- 6:30 AM
Ever used one of those Burger King soda fountains that lets you create your own drink? It’s actually the brainchild of the Coca-Cola company, and it’s connected to the internet.
They’re known as Freestyle machines. You’ll find more than 2,000 of them inside the world’s Burger Kings, and many other restaurants and movie theaters throughout the United States and the United Kingdom have them as well. They’re all connected to the internet, so that Coca-Cola can track what drinks people are making and how often.
That’s one reason Coca-Cola now owns 16 million unique network identifiers usually reserved for Wi-Fi cards and other networking equipment. This week, many people were surprised to learn that a soda company controls that many network IDs, with the geeks at Slashdot, a popular online hangout for techies, launching an epic discussion about what the company would do with all those addresses. But we already know a bit about Coke’s plans, and as we approach “The Internet of Things,” the fact of the matter is that this sort of network ID grab is par for the course.
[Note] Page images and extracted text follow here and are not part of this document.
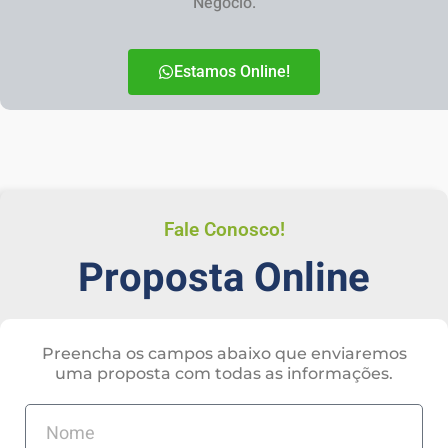
Negócio.
Estamos Online!
Fale Conosco!
Proposta Online
Preencha os campos abaixo que enviaremos
uma proposta com todas as informações.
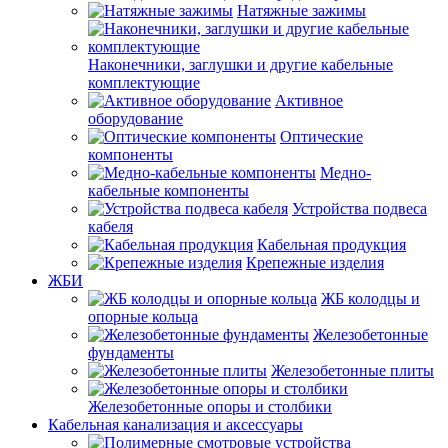
Натяжные зажимы
Наконечники, заглушки и другие кабельные
комплектующие
Активное
оборудование
Оптические
компоненты
Медно-
кабельные компоненты
Устройства подвеса
кабеля
Кабельная продукция
Крепежные изделия
ЖБИ
ЖБ колодцы и
опорные кольца
Железобетонные
фундаменты
Железобетонные плиты
Железобетонные опоры и столбики
Кабельная канализация и аксессуары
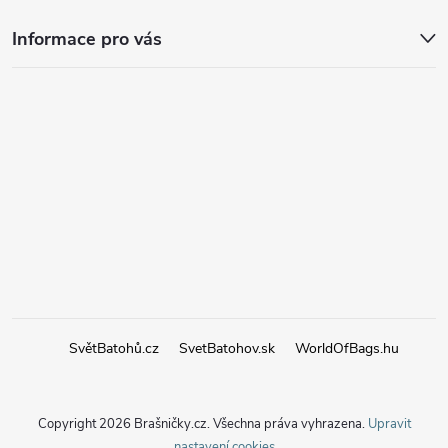
Informace pro vás
SvětBatohů.cz
SvetBatohov.sk
WorldOfBags.hu
Copyright 2026
Brašničky.cz
. Všechna práva vyhrazena.
Upravit
nastavení cookies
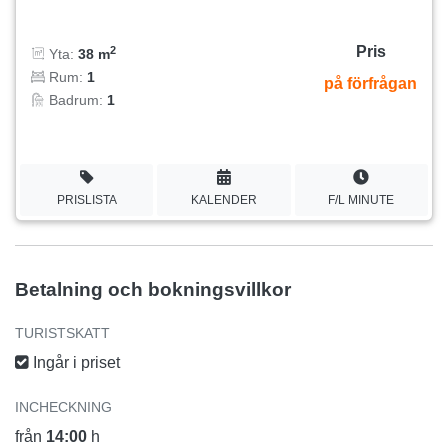
Pris
2
Yta:
38 m
Rum:
1
på förfrågan
Badrum:
1
PRISLISTA
KALENDER
F/L MINUTE
Betalning och bokningsvillkor
TURISTSKATT
Ingår i priset
INCHECKNING
från
14:00
h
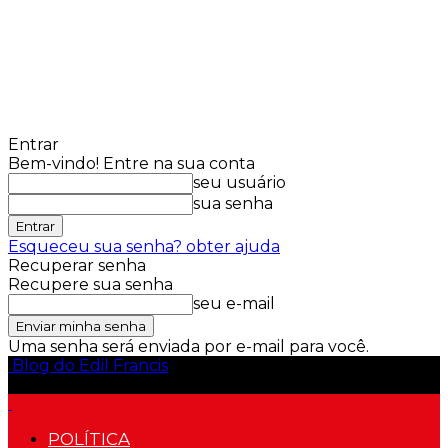
Entrar
Bem-vindo! Entre na sua conta
seu usuário
sua senha
Esqueceu sua senha? obter ajuda
Recuperar senha
Recupere sua senha
seu e-mail
Uma senha será enviada por e-mail para você.
Blog do Edil Francis
POLÍTICA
Coca-Cola’s network ID stash isn’t that unusual, according to John Matherly, the man behind Shodan, a search engine for The Internet of Things — the ever-growing array of devices that tap into our global network. First off, Coca-Cola has owned these identifiers since at least 2010. And while 16 million may sound like a lot, it’s actually the smallest number of these unique identifiers you can reserve at one time.
Coca-Colla did not respond to a request for an interview about its Internet of Thing ambitions. But in all likelihood, these addresses are already being used in the company’s Freestyle machines as well as the internet-connected vending machines it’s testing in Texas. That said, the decision to secure a block of addresses en masse may hint at even larger online ambitions for the company.
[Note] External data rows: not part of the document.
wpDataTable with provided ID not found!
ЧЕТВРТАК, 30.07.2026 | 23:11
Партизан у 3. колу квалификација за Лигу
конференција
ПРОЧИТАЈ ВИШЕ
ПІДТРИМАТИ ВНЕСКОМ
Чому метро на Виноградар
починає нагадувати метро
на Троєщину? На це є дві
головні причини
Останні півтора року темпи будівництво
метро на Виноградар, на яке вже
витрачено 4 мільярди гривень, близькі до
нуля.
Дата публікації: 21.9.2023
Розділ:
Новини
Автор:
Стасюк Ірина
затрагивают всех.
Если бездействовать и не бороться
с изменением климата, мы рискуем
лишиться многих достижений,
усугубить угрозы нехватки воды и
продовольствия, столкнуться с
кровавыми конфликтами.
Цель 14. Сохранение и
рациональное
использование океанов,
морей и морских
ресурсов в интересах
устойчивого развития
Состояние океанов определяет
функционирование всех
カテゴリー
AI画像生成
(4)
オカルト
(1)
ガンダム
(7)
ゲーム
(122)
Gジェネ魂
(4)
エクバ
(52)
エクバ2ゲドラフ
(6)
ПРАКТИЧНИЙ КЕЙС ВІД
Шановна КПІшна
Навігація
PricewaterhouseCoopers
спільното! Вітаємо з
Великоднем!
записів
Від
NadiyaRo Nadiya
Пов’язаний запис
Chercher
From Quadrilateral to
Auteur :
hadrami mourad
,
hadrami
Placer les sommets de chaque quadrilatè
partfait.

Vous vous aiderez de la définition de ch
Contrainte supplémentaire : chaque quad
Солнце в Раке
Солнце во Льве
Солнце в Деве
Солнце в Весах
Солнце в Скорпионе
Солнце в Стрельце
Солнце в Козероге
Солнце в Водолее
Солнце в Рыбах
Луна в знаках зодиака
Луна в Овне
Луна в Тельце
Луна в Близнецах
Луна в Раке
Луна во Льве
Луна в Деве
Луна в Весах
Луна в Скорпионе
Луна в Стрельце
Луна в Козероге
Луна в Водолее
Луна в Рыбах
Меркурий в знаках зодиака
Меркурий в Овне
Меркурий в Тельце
All network cards have these unique identifiers, referred to as a “media access control address,” or MAC address. These are separate from IP addresses assigned by internet service providers. A device’s MAC address will be the same on any network, regardless of the IP address. If you use your laptop on your wireless network at home and then use it at on a wireless network at a coffee shop, your MAC address will remain the same but your IP address will change. In that sense, a MAC address is more like a virtual serial number than a network address.
An organization called the Institute of Electrical and Electronics Engineers, Incorporated, or IEEE, manages MAC address registration. These identifiers are usually reserved by companies that sell networking cards and equipment. Because of how identifiers are generated, companies that want to reserve a block of addresses must do so in sets of 16 million, as Matherly explains.
That’s not a lot for a company like Cisco, which sells millions of network devices each year. But for companies like Coca-Cola, it may be more than they need. That said, the mere decision grab them by the block — as opposed to securing them one-by-one — shows Coke is serious about this internet thing. “What’s more interesting to me is that they decided to get their own MAC address range,” Matherly says. “This could’ve been a prudent move by an engineer to guarantee their devices a unique range of identifiers in the future, or it’s part of a larger strategy to make their infrastructure — including vending machines — more connected.”
In addition to the Freestyle machines, Coca-Cola has been testing 200 web-connected vending machines in the Austin, Texas area and plans to roll out tens of thousands more, according toBloomberg Businessweek.
The killer feature of a web-connected vending machine is the ability to process credit cards and mobile payments. But the Freestyle machines and the smart vending machines also open a new frontier in collecting real-time data about customer behavior. Coca-Cola could greatly simplify logistics, asBusinessweek points out, by making it possible to know when to restock a machine and how much inventory each one needs, without having to send a truck to each one first.
That only scratches the surface, Matherly says. Because the machines use digital displays, Coca-Cola could do the same type of A/B testing that marketers and political campaigners do on websites and advertisements. For example, the company could determine which arrangements of drinks lead to the most sales, and it could customize the displays on each individual machine depending on what works best for its customers.
It’s unlikely that Coca-Cola will burn through all 16 million MAC addresses with vending machines and soda fountains alone. There are only about 6 to 7 million vending machines total in the entire United States, according to a spokesperson at USA Technologies, a company that sells payment processing systems for vending machines and other retailers. There’s probably roughly twice that number in the entire world.
That means the company’s could take its ambitions even further.